Die einstige Regierungspartei SPD verlor zur Reichstagswahl am 6. November 1932 im Vergleich zur Wahl 1930 und im Juli 1932 weiter an Zustimmung. Erstmals seit der Reichstagswahl 1930 musste auch die NSDAP Verluste hinnehmen, die die größten dieser Wahl waren, und konnte ihr Ergebnis als stärkste Partei nicht verbessern. Mit größten Gewinnen ging die KPD aus der Wahl hervor und war nun drittstärkste Kraft im Reichstag. Eine parlamentarische Mehrheit konnte nicht gebildet werden. Die kurze Amtszeit von Kurt von Schleicher als Reichskanzler endete bereits am 30. Januar 1933, als Reichspräsident Paul von Hindenburg die Ernennung Adolf Hitlers zum Reichskanzler vollzog.

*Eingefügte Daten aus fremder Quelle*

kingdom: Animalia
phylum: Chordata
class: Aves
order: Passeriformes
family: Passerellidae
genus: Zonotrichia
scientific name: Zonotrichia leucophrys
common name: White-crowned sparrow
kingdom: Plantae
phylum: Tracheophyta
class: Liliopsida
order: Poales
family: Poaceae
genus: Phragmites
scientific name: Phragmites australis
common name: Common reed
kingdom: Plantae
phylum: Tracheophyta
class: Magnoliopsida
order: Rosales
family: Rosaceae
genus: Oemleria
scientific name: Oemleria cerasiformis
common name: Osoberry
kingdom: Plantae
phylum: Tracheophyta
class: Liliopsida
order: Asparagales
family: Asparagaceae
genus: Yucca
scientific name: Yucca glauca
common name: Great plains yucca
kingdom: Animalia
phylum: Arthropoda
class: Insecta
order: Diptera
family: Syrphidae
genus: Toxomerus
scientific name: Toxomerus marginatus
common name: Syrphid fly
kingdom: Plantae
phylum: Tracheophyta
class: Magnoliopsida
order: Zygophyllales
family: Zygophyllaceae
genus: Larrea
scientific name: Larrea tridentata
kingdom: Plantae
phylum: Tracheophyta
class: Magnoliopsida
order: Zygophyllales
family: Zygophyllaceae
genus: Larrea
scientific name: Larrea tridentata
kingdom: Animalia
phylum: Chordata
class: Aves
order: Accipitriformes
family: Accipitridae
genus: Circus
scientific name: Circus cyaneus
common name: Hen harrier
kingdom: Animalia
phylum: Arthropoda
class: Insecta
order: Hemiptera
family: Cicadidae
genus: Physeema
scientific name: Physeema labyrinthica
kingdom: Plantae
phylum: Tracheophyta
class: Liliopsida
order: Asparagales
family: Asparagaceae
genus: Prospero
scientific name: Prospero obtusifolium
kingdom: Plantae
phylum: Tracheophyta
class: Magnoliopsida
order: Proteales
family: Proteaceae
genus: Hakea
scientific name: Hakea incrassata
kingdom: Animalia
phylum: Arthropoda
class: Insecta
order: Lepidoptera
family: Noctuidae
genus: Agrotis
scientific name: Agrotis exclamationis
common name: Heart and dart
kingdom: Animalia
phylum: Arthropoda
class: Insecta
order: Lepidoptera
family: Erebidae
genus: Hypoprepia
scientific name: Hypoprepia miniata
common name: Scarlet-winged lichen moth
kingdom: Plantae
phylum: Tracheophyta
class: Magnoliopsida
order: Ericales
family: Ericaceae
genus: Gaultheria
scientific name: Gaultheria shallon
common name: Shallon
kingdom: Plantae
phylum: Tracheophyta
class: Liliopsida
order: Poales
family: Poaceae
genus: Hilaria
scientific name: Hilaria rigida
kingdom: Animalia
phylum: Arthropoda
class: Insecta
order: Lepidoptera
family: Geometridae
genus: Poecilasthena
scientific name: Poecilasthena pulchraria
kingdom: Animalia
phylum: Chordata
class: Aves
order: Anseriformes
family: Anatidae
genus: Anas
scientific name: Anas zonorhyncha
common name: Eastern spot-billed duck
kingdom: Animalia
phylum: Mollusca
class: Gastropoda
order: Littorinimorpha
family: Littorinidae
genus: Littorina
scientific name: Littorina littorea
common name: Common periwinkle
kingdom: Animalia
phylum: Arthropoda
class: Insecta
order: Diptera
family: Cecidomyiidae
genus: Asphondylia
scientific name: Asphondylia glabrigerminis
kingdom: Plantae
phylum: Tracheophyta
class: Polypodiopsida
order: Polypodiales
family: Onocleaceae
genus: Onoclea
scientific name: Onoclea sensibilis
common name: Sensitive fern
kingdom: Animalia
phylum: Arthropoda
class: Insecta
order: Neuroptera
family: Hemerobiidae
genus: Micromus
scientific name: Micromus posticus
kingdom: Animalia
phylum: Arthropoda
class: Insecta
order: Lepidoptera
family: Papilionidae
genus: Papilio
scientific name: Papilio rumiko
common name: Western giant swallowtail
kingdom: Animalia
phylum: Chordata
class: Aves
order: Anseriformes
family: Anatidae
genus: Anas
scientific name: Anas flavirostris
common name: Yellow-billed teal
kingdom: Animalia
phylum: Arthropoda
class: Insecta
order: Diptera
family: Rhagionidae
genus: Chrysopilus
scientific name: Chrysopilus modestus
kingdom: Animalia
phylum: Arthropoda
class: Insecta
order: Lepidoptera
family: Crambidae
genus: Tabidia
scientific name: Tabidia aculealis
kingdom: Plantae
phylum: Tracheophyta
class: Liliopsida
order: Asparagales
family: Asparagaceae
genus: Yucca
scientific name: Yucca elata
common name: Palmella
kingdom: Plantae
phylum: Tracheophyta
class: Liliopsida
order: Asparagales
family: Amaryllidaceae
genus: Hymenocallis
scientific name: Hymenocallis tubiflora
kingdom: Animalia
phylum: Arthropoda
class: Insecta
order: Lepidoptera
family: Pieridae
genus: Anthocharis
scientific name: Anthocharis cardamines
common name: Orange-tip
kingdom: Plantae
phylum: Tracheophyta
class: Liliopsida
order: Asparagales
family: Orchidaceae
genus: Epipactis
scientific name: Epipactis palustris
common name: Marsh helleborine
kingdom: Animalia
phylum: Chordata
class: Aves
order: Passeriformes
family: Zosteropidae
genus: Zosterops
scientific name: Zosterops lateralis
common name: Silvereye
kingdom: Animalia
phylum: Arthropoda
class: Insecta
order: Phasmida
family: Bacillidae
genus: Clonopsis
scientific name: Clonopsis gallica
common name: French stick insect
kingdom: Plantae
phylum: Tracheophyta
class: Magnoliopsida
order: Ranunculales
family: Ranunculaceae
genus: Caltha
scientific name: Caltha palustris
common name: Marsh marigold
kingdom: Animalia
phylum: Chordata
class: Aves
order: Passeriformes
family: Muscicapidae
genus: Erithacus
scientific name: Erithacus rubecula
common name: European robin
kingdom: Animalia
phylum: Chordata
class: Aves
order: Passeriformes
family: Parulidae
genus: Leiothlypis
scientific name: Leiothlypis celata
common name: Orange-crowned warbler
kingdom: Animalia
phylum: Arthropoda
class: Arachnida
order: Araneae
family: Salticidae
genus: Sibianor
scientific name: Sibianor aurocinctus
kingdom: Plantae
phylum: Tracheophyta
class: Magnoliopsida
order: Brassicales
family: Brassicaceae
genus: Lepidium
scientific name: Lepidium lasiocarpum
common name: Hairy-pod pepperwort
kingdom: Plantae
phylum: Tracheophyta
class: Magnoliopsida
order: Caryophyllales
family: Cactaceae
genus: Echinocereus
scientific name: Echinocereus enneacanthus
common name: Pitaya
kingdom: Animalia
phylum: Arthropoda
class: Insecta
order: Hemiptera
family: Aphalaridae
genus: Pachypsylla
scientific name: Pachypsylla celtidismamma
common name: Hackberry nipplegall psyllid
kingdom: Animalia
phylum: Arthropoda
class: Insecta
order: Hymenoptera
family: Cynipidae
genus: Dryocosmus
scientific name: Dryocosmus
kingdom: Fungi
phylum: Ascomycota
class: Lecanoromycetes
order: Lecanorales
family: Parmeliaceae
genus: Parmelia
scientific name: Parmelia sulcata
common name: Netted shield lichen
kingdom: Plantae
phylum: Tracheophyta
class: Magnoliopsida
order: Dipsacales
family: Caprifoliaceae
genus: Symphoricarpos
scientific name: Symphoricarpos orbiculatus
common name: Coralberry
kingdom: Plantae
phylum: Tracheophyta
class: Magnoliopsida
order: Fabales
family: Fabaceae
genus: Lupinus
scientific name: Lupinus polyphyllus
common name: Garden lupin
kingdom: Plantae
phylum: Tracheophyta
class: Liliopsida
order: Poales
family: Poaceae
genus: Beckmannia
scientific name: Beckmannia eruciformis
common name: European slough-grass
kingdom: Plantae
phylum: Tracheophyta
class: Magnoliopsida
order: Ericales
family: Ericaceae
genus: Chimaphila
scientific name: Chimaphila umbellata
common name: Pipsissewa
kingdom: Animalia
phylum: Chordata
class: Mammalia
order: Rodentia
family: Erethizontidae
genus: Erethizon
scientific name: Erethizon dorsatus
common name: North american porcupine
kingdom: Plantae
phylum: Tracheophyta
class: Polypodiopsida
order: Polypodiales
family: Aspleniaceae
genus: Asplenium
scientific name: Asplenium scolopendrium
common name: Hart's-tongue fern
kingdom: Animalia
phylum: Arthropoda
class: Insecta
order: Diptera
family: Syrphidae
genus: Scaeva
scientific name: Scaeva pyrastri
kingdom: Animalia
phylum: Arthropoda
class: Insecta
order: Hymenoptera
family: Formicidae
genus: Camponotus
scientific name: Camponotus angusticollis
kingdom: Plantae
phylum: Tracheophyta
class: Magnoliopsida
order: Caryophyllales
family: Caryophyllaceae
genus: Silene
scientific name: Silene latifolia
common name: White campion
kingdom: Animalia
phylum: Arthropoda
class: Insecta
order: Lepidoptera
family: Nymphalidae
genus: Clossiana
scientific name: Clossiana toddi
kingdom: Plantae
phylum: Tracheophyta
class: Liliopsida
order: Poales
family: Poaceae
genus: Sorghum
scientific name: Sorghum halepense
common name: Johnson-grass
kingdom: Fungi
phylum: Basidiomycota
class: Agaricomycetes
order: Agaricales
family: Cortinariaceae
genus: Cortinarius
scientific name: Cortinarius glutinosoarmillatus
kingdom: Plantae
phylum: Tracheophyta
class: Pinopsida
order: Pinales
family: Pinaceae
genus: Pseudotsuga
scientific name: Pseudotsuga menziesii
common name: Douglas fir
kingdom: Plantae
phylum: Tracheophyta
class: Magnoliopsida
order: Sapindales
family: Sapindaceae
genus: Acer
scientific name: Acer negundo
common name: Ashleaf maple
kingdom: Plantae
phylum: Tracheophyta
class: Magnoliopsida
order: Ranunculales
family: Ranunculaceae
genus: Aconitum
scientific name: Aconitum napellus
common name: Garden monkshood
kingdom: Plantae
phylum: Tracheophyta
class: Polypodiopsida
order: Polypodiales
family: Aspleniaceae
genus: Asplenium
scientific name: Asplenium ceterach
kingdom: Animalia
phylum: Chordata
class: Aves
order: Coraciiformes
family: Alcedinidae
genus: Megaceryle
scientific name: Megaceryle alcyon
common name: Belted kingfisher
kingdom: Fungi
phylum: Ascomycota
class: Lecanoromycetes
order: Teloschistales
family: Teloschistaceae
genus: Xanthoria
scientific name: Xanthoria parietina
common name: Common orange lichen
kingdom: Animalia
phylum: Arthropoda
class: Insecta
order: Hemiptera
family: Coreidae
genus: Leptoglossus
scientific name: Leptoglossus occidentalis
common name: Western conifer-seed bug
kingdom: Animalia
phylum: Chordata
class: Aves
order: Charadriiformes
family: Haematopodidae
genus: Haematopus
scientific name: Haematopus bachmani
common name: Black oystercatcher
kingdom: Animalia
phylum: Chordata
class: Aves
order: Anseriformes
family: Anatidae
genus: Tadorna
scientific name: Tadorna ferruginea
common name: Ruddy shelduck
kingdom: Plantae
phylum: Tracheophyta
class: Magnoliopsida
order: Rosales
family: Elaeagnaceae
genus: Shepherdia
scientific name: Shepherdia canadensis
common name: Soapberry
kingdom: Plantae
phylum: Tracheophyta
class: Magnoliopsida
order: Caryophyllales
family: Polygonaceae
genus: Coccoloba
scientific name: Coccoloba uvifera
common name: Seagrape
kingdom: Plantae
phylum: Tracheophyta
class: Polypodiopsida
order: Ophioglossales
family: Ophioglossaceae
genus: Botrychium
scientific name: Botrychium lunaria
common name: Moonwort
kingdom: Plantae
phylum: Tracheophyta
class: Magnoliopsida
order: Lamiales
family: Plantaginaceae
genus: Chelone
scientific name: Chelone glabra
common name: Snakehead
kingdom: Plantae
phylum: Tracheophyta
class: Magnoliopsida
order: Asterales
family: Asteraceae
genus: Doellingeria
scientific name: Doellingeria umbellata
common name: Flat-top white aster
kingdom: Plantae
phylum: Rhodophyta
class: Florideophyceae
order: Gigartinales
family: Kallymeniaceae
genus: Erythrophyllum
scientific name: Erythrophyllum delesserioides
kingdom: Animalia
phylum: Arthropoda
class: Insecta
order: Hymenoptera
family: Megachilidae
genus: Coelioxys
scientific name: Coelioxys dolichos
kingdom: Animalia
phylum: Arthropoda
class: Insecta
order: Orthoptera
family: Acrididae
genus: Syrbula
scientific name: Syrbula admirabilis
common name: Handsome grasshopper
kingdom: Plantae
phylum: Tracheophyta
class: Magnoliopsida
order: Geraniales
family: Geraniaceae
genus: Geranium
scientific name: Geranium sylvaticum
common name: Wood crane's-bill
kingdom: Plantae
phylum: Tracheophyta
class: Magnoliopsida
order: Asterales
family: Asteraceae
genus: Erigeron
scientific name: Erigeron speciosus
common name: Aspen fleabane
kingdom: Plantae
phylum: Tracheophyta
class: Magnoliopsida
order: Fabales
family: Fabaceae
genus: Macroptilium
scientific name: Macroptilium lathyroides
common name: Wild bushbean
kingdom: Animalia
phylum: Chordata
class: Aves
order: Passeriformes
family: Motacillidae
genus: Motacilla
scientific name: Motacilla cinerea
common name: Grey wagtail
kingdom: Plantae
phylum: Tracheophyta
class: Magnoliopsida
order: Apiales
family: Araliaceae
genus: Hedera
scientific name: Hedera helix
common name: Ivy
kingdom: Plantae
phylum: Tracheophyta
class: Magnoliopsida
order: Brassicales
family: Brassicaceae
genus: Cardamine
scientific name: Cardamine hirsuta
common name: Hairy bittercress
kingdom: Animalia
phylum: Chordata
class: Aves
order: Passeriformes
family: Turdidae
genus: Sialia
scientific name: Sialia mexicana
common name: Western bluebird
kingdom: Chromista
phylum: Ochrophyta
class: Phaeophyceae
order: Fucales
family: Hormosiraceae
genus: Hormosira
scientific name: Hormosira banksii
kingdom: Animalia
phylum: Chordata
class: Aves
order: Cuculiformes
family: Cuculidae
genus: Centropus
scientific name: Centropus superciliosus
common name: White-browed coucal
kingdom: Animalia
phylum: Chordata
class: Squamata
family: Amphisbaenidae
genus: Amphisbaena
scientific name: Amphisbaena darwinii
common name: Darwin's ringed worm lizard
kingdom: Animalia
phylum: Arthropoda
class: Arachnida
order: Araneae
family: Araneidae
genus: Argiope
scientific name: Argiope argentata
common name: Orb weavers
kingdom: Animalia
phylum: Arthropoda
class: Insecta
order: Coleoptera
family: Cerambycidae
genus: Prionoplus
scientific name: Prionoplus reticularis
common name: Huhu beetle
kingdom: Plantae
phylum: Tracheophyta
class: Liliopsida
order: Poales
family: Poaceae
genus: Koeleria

Bereits zuvor hatten SPD und KPD mit den Schutzformationen des Reichsbanners und dem Kampfbund gegen den Faschismus je eigene antifaschistische Kampfbünde gegründet, um dem Erstarken des Nationalsozialismus sowie der damit verbundenen Gewalt zu begegnen. Zugleich standen sich beide Parteien programmatisch und in allen wesentlichen Fragen der praktischen Politik feindlich und unversöhnlich gegenüber. Ihre Parteiführungen setzten einander wechselseitig mit dem Faschismus gleich. Im Wahlkampf zur Reichstagswahl im Juli 1932 kam es am 25. Mai 1932 im Preußischen Landtag zu einer Saalschlacht zwischen Nationalsozialisten und Kommunisten, bei der mehrere kommunistische wie sozialdemokratische Abgeordnete teils schwer verletzt wurden, was den Abbruch der Sitzung zur Folge hatte.[2] Die Saalschlacht war Auslöser für die Gründung der Antifaschistischen Aktion durch die KPD im Juni 1932.[3]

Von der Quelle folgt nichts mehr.